—Brigand!
Et tout à coup elle se récria devant le champ de gibier, Jean-Baptiste en avait déjà trié de gros tas par espèces, mais tant gisaient encore, qu’on en écrasait sous le sabot malgré soi. Ils parlèrent de bernaches et de pluviers en se mirant dans leurs yeux. La brise frétillait dans le cotillon de la Gaude. Jean-Baptiste riait en montrant les dents.
Ils ramassèrent les bêtes ensemble. Les seins de la Gaude pesaient au caraco en le gonflant davantage quand elle se penchait vers le sol, sa large croupe élargie dans une ampleur bestiale.

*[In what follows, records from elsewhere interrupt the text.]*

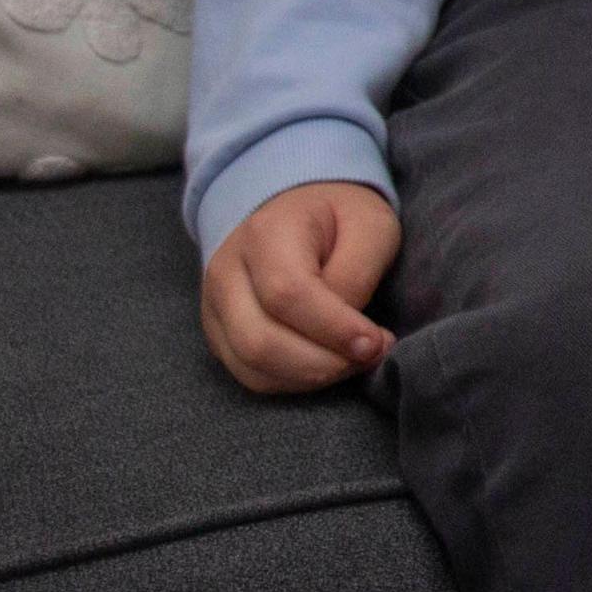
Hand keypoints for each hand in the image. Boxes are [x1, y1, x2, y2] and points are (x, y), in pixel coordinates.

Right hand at [201, 180, 401, 392]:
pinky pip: (249, 375)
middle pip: (259, 341)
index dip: (334, 329)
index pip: (287, 295)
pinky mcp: (219, 334)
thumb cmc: (340, 218)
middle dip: (323, 363)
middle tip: (371, 355)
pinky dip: (293, 381)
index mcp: (265, 234)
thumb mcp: (370, 225)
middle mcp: (226, 272)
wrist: (295, 210)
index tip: (376, 343)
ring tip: (353, 360)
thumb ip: (357, 274)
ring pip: (251, 366)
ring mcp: (215, 307)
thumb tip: (346, 333)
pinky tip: (327, 364)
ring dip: (310, 377)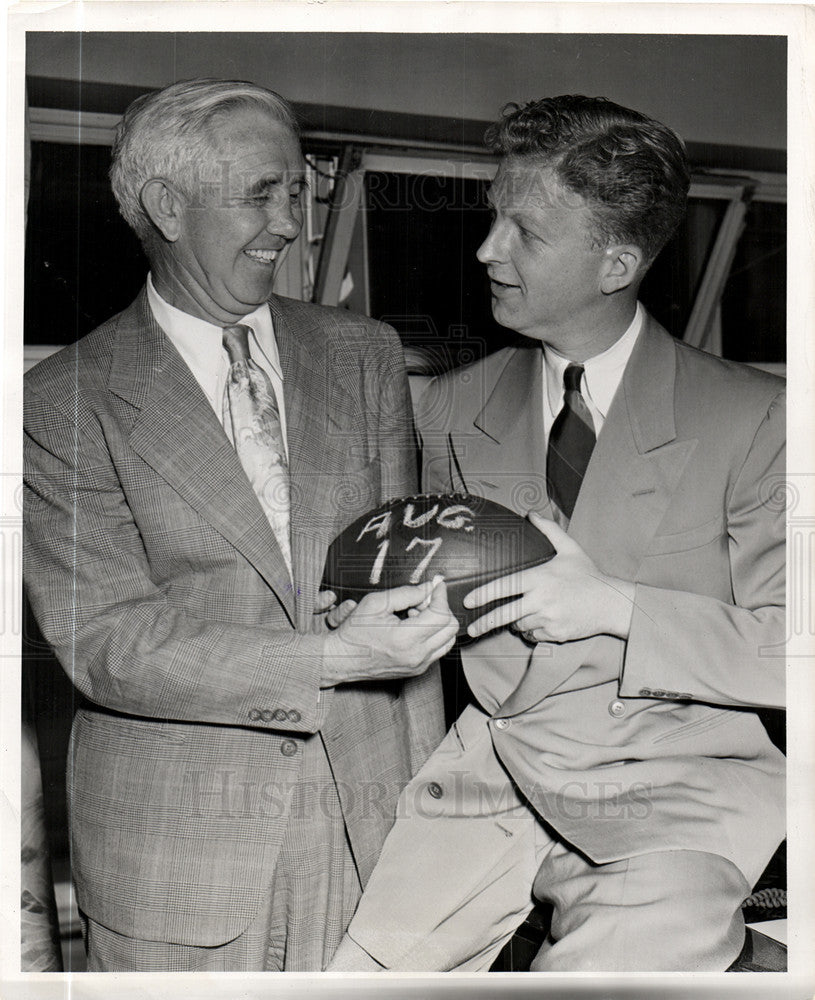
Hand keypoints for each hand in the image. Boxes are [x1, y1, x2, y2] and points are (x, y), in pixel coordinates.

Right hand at [322, 579, 458, 685]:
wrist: (342, 659)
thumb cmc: (354, 632)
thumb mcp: (376, 603)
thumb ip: (407, 593)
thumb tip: (429, 588)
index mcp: (405, 638)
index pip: (441, 614)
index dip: (441, 596)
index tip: (436, 586)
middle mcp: (416, 655)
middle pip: (451, 627)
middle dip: (440, 609)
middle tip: (421, 601)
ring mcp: (419, 665)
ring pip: (448, 640)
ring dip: (437, 623)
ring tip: (415, 616)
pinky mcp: (417, 670)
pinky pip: (438, 650)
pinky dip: (432, 635)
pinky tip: (412, 628)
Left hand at [463, 512, 635, 642]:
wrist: (612, 603)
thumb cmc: (589, 575)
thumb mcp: (570, 548)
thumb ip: (548, 530)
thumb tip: (531, 514)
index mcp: (540, 578)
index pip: (505, 587)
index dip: (484, 594)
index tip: (468, 601)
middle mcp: (542, 600)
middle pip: (505, 614)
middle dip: (485, 622)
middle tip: (472, 627)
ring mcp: (548, 619)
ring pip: (520, 625)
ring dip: (517, 622)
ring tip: (528, 611)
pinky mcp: (555, 634)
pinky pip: (534, 636)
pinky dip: (532, 631)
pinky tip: (541, 621)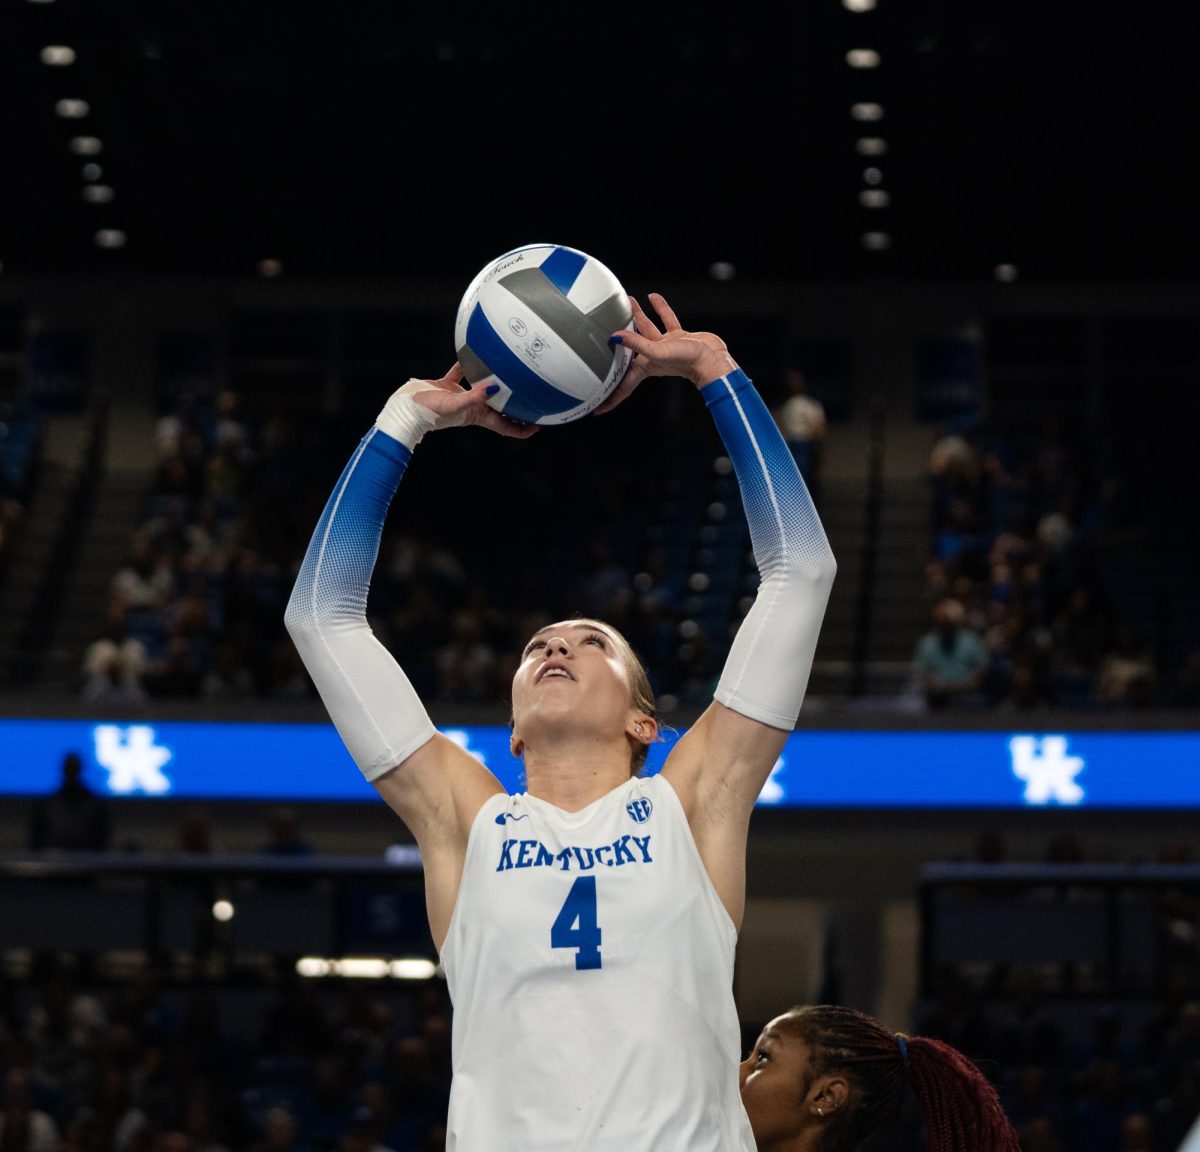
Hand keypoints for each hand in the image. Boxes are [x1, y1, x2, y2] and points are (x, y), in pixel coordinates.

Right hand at [405, 364, 538, 439]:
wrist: (405, 408)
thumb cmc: (429, 412)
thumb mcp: (455, 405)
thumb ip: (475, 396)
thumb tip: (495, 386)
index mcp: (479, 417)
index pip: (507, 428)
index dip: (524, 428)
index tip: (540, 423)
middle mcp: (473, 407)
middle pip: (501, 409)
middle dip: (516, 405)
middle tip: (533, 394)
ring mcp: (460, 396)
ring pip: (483, 389)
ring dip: (495, 383)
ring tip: (508, 371)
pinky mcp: (446, 385)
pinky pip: (460, 373)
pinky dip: (466, 364)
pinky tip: (473, 352)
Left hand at [594, 292, 737, 414]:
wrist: (712, 358)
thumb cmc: (687, 361)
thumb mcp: (657, 352)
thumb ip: (636, 343)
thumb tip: (615, 336)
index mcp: (645, 367)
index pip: (622, 384)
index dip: (610, 396)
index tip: (597, 408)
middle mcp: (653, 357)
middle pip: (629, 348)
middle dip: (617, 340)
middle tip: (603, 328)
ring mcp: (666, 346)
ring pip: (646, 328)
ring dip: (637, 316)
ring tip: (628, 300)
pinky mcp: (678, 337)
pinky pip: (665, 320)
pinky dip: (659, 309)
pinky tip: (653, 297)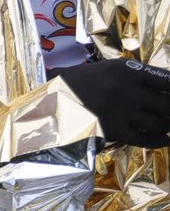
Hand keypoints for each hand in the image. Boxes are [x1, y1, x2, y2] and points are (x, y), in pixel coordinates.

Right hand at [50, 59, 169, 148]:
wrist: (52, 99)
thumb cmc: (83, 82)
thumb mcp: (110, 69)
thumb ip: (139, 75)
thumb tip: (169, 88)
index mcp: (126, 70)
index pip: (167, 80)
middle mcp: (125, 89)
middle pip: (167, 103)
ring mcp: (119, 111)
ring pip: (159, 122)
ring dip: (169, 126)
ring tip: (169, 125)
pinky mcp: (112, 130)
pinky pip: (145, 139)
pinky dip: (159, 140)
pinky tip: (165, 139)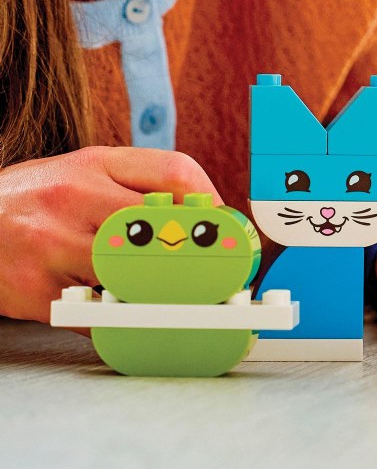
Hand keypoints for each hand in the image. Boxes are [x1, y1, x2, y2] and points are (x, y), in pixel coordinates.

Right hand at [0, 146, 219, 322]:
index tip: (228, 227)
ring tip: (185, 299)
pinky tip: (137, 319)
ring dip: (164, 292)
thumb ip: (142, 181)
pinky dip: (124, 323)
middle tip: (222, 272)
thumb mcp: (87, 169)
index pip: (175, 172)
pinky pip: (97, 316)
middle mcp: (75, 200)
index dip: (213, 202)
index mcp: (95, 164)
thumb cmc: (37, 198)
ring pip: (133, 275)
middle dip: (198, 253)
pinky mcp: (38, 293)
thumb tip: (205, 211)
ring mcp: (54, 247)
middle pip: (160, 226)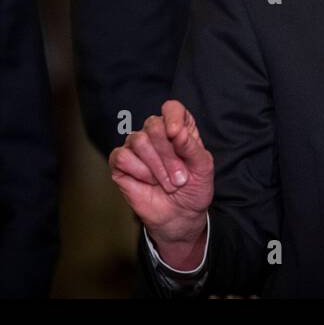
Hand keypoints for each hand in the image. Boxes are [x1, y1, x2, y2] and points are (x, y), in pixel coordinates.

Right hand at [110, 100, 214, 268]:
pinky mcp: (121, 162)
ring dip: (156, 167)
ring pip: (138, 140)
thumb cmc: (193, 189)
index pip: (171, 108)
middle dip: (168, 154)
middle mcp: (156, 133)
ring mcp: (137, 147)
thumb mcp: (203, 168)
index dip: (172, 117)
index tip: (176, 134)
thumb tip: (177, 131)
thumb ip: (191, 147)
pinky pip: (123, 156)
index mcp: (179, 128)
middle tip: (180, 177)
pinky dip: (139, 172)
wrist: (180, 216)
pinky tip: (149, 182)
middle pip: (153, 124)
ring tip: (168, 184)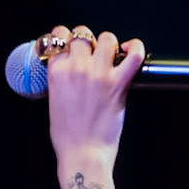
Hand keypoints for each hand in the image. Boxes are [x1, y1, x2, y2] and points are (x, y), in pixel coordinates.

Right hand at [41, 26, 145, 160]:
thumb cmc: (67, 134)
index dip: (65, 37)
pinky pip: (133, 55)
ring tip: (109, 54)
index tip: (69, 43)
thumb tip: (70, 63)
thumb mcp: (53, 98)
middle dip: (87, 41)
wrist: (82, 153)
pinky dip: (135, 47)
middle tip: (91, 53)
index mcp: (56, 72)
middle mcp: (76, 68)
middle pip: (83, 35)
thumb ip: (60, 76)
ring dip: (108, 43)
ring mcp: (99, 75)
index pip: (58, 37)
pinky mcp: (118, 84)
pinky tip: (129, 49)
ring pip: (106, 38)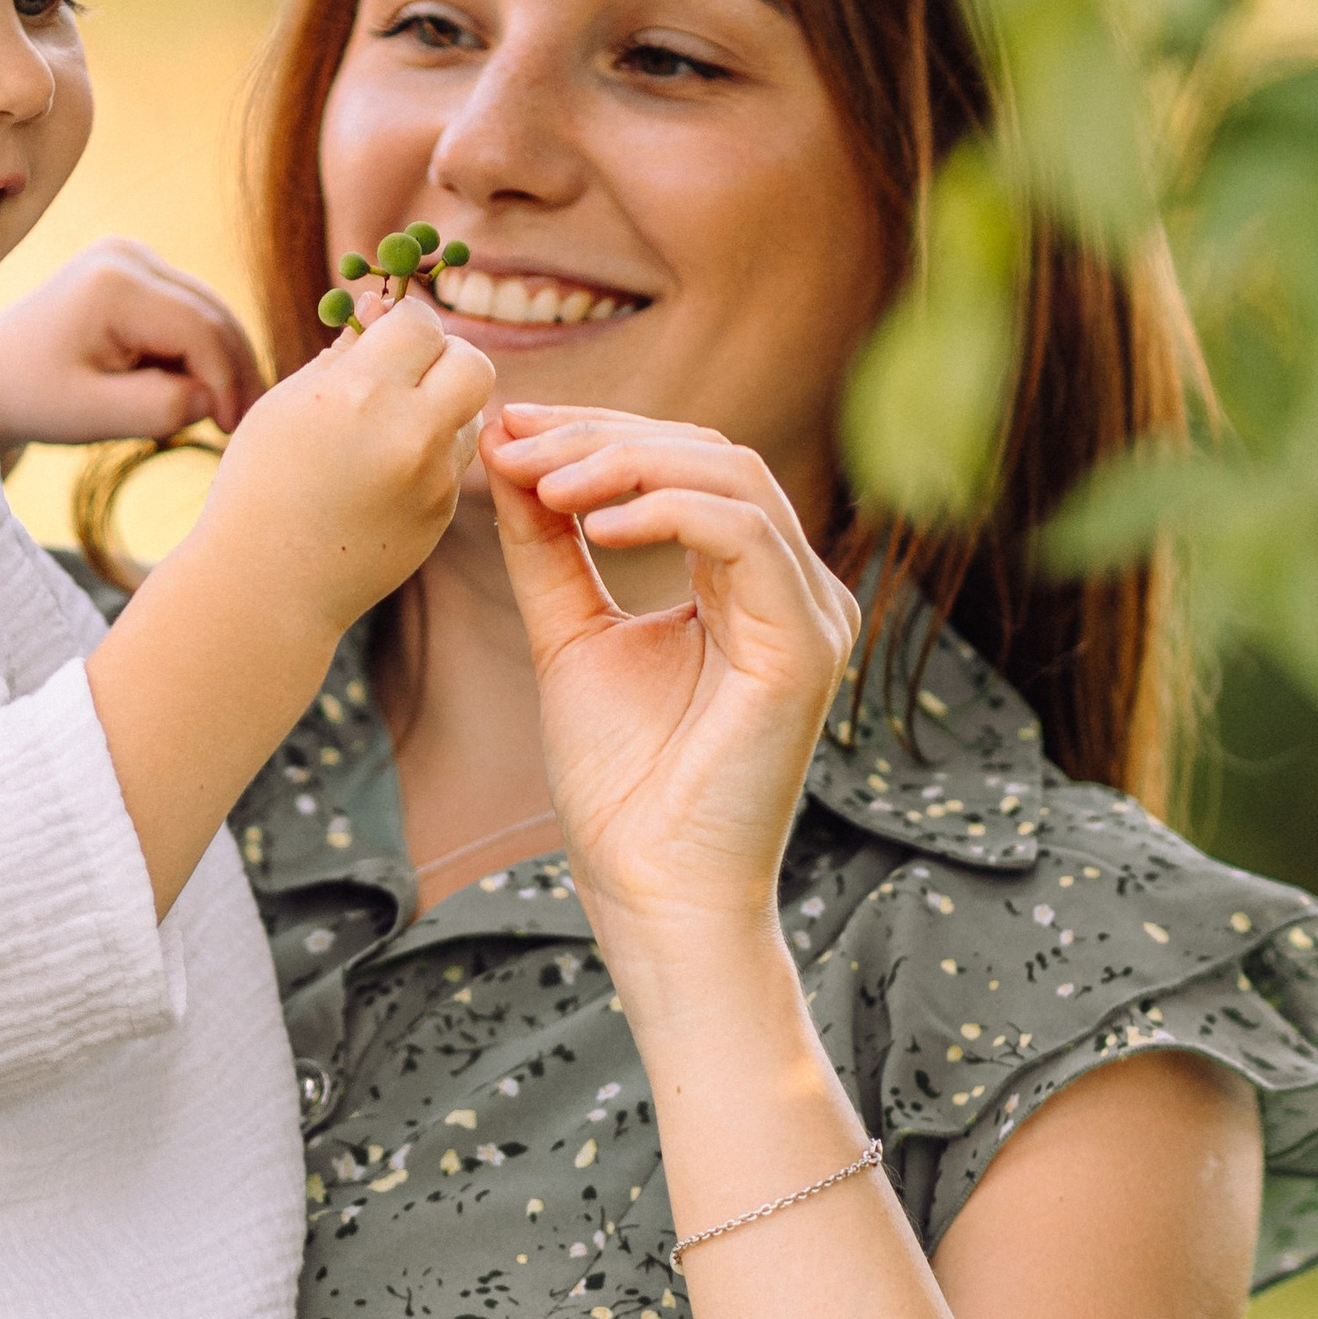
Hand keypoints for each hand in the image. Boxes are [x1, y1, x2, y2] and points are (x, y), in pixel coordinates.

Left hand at [0, 240, 264, 463]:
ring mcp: (133, 255)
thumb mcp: (93, 415)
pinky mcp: (136, 269)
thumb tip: (216, 398)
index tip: (229, 431)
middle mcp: (129, 254)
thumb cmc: (33, 398)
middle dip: (234, 372)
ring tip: (219, 415)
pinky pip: (190, 312)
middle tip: (237, 427)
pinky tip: (191, 390)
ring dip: (220, 363)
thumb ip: (160, 409)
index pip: (200, 331)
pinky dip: (199, 352)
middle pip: (212, 314)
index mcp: (115, 283)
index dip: (226, 382)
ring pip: (208, 312)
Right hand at [192, 292, 494, 636]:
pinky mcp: (443, 513)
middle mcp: (409, 434)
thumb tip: (381, 303)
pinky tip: (386, 471)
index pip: (422, 323)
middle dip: (445, 355)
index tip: (384, 334)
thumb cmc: (260, 486)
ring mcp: (433, 479)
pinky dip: (433, 451)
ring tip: (387, 427)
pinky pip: (457, 459)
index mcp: (360, 394)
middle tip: (408, 369)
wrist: (265, 587)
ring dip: (443, 405)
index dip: (404, 322)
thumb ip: (344, 353)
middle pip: (473, 361)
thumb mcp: (286, 405)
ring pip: (472, 412)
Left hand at [481, 404, 858, 945]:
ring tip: (542, 481)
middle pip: (708, 451)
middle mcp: (793, 585)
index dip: (595, 431)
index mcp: (748, 581)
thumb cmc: (621, 785)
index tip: (505, 429)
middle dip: (600, 435)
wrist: (652, 889)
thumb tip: (506, 454)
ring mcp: (812, 611)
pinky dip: (666, 507)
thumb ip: (547, 547)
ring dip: (624, 460)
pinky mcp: (805, 643)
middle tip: (510, 443)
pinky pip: (745, 534)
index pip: (685, 461)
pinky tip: (594, 522)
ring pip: (731, 473)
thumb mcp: (569, 636)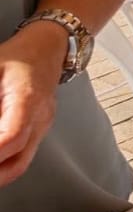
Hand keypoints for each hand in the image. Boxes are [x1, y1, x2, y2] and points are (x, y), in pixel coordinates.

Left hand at [0, 26, 66, 187]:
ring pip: (20, 164)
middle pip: (17, 163)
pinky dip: (3, 163)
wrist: (49, 47)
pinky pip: (22, 155)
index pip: (11, 138)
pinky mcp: (38, 129)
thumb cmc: (20, 54)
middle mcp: (40, 118)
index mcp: (28, 99)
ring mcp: (42, 126)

Les mains caleuses du gars cherchaient les mains rudes de la femme. Et c’étaient des attouchements coriaces mais satisfaisants, tandis qu’ils se lutinaient en paroles.
Des sloops sortaient de l’Herbaudière sur la mer apaisée au jusant. La vie coutumière reprenait. Les hommes retournaient en confiance à l’océan, après cette grande colère où il avait sûrement tué des hommes, et les barques recommençaient la lutte où leur bois crie et se démembre jour à jour.
Sémelin dégageait la galerie du phare. Jean-Baptiste et la Gaude descendaient à la plage tout imprégnée de soleil. La mer se retirait, abandonnant des lianes vertes, des rouleaux de fucus roses, des laminaires gaufrées, et des seiches flasques, aux tentacules gluantes, dont le ventre luisait comme un moulage de stuc.
—V’là ton homme, fit soudain Jean-Baptiste.
La Gaude se retourna et aperçut, aux enfléchures de son mât, Gaud qui regardait. Elle haussa les épaules.
—Tu sais qu’il a jeté ton collier!
Jean-Baptiste grogna:
—Faut monter! Il nous fichera donc point la paix!